Expose the router to any MCP client (Claude Desktop, IDEs, agents) as two tools —
`route` (dry decision) and `complete`:

```bash
pip install "llm-localfirst[mcp]"
llm-localfirst mcp        # serves over stdio
```

---

## How it compares

`llm-localfirst` is **not** a general multi-provider gateway, and it isn't trying to be.
To be clear and fair: **LiteLLM and Bifrost can already route to local models** (Ollama,
vLLM) — local capability is not the differentiator. The differentiators are the
**fail-closed privacy pin**, the **manager-worker delegation tool**, and a **local-first
default posture**.

| Capability                                            | llm-localfirst | LiteLLM | OpenRouter | llmrouter-lib |
| ----------------------------------------------------- | :------------: | :-----: | :--------: | :-----------: |
| Route to local models (Ollama/vLLM)                   | ✅             | ✅      | ❌         | ➖            |
| **Default posture is local-first**                    | ✅             | ❌ (cloud proxy) | ❌  | ➖            |
| **Sensitive calls fail closed — never fall back to cloud** | ✅        | ❌      | ❌         | ❌            |
| **Manager-worker delegation tool (cloud→local)**      | ✅             | ❌      | ❌         | ❌            |
| Allowlist guard (reject arbitrary model strings)      | ✅             | ➖      | ➖         | ➖            |
| Many cloud providers / load-balancing / caching       | ➖ (by design) | ✅      | ✅         | ➖            |

If you want a broad cloud gateway with dozens of providers, use LiteLLM. If you want your
**private** data to stay local by construction and your **bulk** work to run on your own
hardware, that's this library.

---

## What this is NOT

- **Not a multi-cloud gateway.** It ships one local backend + Claude (+ optional OpenAI).
  Add more by registering them on the allowlist; it won't grow a hundred provider shims.
- **Not a content classifier.** *You* tag a call `sensitive=True` (or pick a `kind`).

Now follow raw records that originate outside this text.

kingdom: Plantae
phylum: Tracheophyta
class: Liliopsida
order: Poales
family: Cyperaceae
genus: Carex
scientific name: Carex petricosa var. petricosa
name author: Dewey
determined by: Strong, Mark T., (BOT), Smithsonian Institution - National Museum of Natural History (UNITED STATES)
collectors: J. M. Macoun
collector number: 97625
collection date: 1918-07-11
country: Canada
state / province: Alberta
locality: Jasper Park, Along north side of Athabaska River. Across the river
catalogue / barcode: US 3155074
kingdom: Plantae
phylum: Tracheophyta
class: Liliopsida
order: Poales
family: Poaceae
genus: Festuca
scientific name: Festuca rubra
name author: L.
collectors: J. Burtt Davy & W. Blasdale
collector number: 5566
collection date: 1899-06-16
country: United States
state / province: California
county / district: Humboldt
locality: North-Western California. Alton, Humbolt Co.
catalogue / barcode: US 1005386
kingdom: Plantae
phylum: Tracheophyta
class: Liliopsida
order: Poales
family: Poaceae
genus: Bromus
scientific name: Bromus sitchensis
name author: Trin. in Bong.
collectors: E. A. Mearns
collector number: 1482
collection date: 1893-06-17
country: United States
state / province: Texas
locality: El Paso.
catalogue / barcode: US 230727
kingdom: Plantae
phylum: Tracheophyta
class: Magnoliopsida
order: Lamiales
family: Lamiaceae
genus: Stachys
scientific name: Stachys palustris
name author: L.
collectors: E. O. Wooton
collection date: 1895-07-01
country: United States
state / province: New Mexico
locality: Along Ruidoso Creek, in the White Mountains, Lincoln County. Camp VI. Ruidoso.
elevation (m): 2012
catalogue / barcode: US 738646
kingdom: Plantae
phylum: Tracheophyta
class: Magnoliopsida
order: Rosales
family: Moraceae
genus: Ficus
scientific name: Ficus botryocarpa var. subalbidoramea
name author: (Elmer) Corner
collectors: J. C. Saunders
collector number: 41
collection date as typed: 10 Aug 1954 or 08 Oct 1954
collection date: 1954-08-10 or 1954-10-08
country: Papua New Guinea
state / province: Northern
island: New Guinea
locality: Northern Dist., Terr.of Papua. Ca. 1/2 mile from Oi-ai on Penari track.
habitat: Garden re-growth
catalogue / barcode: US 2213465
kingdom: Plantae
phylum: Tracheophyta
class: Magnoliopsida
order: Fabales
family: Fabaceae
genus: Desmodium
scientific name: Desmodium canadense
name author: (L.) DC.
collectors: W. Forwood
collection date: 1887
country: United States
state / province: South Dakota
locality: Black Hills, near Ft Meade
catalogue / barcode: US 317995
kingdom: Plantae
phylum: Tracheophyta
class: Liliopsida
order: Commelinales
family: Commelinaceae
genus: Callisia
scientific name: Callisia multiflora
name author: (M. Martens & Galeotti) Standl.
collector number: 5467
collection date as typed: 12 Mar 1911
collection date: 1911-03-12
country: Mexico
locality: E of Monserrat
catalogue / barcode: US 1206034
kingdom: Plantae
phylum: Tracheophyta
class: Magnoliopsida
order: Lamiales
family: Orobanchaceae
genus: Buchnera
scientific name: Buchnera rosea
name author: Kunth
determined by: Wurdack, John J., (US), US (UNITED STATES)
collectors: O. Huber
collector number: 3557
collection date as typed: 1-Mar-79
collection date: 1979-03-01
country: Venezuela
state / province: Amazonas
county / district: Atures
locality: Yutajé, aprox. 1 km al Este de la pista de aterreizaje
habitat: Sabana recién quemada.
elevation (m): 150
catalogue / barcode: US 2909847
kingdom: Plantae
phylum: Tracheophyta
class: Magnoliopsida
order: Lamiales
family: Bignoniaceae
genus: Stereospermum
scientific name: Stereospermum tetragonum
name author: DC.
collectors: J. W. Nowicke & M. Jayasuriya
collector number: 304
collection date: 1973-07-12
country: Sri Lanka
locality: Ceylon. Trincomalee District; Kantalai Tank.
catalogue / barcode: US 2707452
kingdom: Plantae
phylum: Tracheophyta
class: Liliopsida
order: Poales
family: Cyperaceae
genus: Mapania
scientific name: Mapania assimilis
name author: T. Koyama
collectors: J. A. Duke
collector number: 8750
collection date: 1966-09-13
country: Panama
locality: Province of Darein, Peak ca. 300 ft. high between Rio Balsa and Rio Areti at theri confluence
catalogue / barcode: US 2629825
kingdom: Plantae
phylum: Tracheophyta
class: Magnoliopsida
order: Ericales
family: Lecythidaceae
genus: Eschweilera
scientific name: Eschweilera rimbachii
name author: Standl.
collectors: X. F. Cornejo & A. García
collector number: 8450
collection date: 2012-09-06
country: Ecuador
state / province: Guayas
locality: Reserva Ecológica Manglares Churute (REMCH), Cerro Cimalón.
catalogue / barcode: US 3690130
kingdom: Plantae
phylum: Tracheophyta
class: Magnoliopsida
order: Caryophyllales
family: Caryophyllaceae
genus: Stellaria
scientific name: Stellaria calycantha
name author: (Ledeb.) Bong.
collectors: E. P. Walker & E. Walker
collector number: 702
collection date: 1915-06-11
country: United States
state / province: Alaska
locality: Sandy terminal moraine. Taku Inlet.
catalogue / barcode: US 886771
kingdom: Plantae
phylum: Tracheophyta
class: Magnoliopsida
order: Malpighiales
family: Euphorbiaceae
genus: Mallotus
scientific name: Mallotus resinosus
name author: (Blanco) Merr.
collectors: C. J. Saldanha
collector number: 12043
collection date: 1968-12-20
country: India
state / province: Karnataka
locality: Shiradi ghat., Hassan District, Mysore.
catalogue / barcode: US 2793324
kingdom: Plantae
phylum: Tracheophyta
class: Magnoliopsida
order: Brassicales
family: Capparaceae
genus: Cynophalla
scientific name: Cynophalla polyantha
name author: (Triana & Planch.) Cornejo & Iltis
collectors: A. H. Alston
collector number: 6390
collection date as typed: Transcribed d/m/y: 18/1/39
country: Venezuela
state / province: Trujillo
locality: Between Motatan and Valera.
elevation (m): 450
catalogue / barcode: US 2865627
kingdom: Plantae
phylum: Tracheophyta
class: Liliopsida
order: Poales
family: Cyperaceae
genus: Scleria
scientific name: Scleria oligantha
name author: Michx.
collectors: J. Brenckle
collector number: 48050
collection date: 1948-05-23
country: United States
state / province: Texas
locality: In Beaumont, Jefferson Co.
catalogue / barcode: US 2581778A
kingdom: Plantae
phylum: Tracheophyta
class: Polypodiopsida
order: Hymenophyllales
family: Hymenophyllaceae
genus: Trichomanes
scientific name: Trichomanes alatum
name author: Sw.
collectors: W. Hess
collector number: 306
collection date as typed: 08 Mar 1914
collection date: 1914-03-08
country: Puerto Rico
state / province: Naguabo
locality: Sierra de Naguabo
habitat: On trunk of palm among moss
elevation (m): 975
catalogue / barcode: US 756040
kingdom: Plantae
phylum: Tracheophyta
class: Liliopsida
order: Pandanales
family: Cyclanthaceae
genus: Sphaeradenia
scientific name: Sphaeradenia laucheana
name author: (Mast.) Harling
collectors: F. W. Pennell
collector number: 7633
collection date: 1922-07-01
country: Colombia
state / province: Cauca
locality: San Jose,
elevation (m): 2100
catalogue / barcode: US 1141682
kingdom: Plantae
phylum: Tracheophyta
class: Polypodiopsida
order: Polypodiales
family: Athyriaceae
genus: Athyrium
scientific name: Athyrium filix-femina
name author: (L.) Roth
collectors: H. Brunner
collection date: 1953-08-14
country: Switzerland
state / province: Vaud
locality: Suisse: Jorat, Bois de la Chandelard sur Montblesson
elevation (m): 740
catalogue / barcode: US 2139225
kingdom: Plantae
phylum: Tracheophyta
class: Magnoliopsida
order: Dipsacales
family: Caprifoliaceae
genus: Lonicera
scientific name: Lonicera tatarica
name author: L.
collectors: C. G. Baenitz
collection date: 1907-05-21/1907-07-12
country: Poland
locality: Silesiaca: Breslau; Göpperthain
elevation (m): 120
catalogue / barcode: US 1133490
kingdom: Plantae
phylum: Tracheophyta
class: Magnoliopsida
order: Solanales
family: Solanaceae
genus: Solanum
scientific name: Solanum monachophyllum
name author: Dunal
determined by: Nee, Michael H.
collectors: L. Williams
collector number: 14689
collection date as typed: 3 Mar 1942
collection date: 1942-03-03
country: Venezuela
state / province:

It
  does not guess whether your text is private — it enforces what you declare.
- **Not load-balancing / semantic caching / cost analytics.** Those are gateway features;
  this is a routing *policy* with a privacy guarantee.
- **Not a prompt firewall.** It controls *where* a call runs, not what's in it.

---

## Configuration

All settings are read from the environment (prefix `LF_`) or a `.env` file. See
[`.env.example`](.env.example). Highlights:

| Variable                  | Default                       | Meaning                                  |
| ------------------------- | ----------------------------- | ---------------------------------------- |
| `LF_LOCAL_BASE_URL`       | `http://localhost:11434/v1`   | local OpenAI-compatible endpoint         |
| `LF_LOCAL_MODEL_ID`       | `qwen2.5:7b`                  | local model id                           |
| `LF_FALLBACK_MODEL`       | `haiku`                       | cloud model for non-sensitive fallback   |
| `LF_REASON_MODEL`         | `haiku`                       | cloud model for `kind="reason"`          |
| `LF_SENSITIVE_FAIL_CLOSED`| `true`                        | keep sensitive calls from ever leaking   |
| `LF_PROBE_TTL`            | `30.0`                        | seconds to cache the reachability probe  |

---

## Development

```bash
uv venv && uv pip install -e '.[dev]'
ruff check . && pytest
```

The routing brain (policy, registry, router, reachability) is covered 100% offline — no
network and no provider SDKs required. Contributions welcome; see
[CONTRIBUTING.md](CONTRIBUTING.md).

## License

MIT © Shaxzodbek Qambaraliyev / Blaze. See [LICENSE](LICENSE).